Fast and precise verification of proton beam position, range, and dose using a plastic scintillator at PET-dedicated cyclotrons

The number of cyclotrons capable of accelerating protons to about 20MeV is increasing throughout the world. Originally aiming at the production of positron emission tomography (PET) radionuclides, some of these facilities are equipped with several beam lines suitable for scientific research. Radiobiology, radiophysiology, and other dosimetric studies can be performed using these beam lines.
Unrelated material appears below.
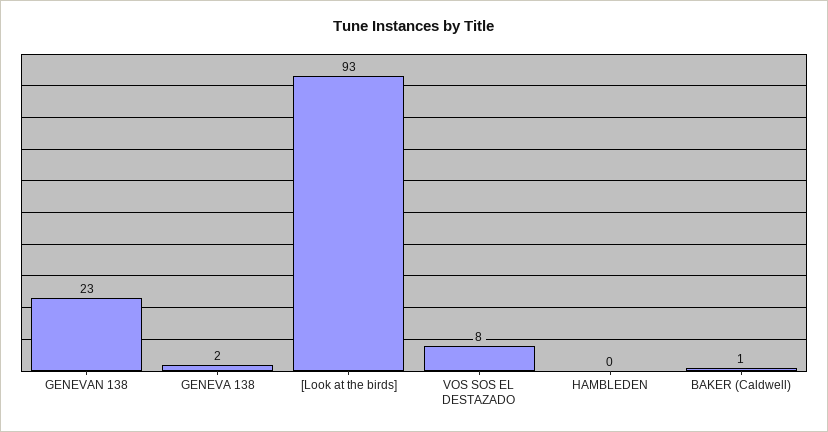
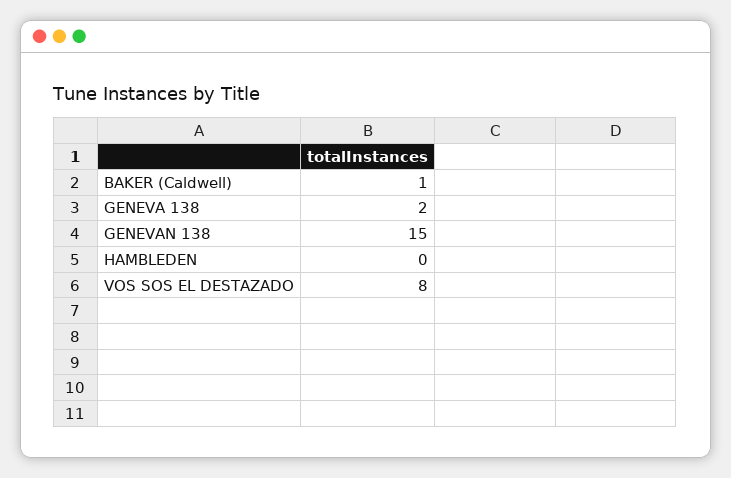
GENEVAN 138: 23 -> 15
[Look at the birds]: 93 -> none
In this work, we report on experimental results and SRIM/TRIM simulations, which aim at measuring the Bragg peak of the 18 -MeV proton beam from the PET cyclotron. By using a piece of plastic scintillator and a D-link Ethernet-based camera, we measured the proton beam range and width with a spatial resolution of 0.1mm. The relation between the intensity of the scintillation light, which was generated by irradiation with the proton beam, and the cyclotron stripper current shows good linearity below 0.6 μA. In addition, we plotted the stability of the proton beam range within the scintillator block. The ranges of the proton beam in the plastic scintillator were used to assess its energy after trespassing one or two Havar windows and either a 40-cm-long or a 2.4-m-long aluminum pipe. The initial energy of the proton beam from the PET cyclotron was found to be 18MeV. The dose calculation follows immediately by taking into consideration the total beam current delivered on a target, which was measured by means of a thin aluminum foil trespassed by the beam and readout by in-house made transimpedance amplifiers.